++++ GIVEN DATA ++++
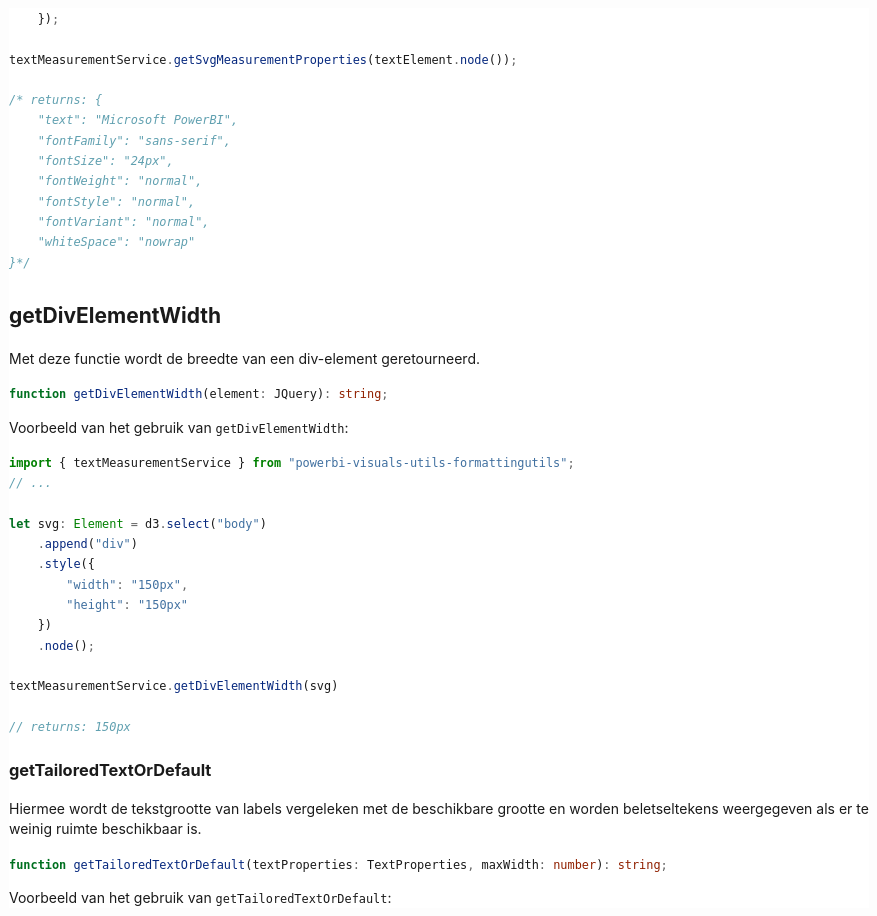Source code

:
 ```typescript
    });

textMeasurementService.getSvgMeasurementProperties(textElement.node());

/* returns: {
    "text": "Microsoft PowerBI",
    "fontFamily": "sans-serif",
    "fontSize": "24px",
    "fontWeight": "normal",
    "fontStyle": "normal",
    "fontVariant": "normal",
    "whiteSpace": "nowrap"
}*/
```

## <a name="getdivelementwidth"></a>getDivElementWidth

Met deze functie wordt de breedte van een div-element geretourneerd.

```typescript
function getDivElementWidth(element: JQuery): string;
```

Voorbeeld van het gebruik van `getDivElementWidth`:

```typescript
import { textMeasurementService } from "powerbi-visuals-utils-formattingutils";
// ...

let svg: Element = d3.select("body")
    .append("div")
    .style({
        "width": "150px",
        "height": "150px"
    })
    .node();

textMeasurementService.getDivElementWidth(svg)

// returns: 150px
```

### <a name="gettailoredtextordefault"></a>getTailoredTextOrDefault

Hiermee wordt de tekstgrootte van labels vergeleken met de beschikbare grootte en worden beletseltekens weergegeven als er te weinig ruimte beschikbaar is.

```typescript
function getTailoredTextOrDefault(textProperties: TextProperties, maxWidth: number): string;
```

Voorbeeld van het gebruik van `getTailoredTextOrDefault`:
++++
++++ GIVEN DATA ++++
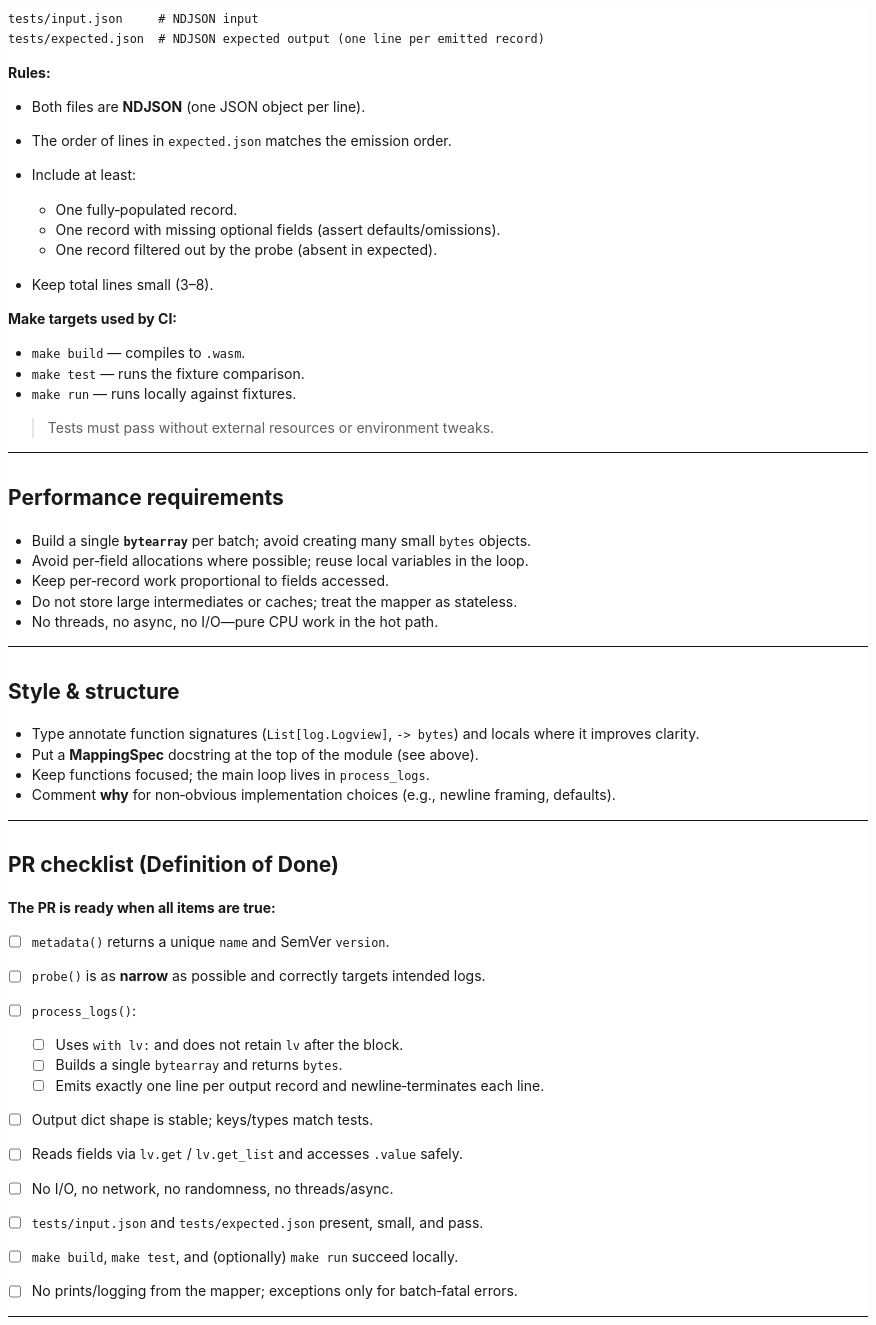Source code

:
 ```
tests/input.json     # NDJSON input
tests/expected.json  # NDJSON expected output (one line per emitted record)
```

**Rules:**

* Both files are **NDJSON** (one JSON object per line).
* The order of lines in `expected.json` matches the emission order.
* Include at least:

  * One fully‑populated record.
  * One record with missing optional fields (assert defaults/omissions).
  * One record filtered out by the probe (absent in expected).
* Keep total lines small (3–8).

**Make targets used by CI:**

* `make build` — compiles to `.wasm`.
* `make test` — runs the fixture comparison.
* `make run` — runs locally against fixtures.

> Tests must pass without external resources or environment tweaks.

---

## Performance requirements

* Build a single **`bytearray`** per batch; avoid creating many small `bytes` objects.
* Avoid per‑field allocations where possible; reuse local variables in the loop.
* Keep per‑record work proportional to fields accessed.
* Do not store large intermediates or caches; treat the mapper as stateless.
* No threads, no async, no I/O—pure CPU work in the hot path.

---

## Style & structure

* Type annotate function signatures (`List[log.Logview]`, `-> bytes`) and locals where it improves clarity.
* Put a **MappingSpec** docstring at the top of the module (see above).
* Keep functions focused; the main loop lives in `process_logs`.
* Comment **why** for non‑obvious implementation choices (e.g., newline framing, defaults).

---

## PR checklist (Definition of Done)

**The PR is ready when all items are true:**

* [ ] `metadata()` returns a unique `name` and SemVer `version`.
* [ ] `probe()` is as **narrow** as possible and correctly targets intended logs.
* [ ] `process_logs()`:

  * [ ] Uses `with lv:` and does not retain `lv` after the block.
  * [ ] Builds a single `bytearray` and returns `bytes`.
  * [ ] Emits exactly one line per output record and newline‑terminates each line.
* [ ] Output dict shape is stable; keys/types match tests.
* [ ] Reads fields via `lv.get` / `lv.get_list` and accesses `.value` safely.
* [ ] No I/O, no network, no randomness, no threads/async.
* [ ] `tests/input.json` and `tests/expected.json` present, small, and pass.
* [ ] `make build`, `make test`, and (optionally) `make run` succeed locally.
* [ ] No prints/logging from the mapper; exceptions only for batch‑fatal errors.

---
++++
WHAT TO DO — Out of the data above, give again only the lines starting at the one holding "in the loop." and ending at the one holding "it improves clarity.", unchanged.

EXERCISE SOLUTION —
* Avoid per‑field allocations where possible; reuse local variables in the loop.
* Keep per‑record work proportional to fields accessed.
* Do not store large intermediates or caches; treat the mapper as stateless.
* No threads, no async, no I/O—pure CPU work in the hot path.

---

## Style & structure

* Type annotate function signatures (`List[log.Logview]`, `-> bytes`) and locals where it improves clarity.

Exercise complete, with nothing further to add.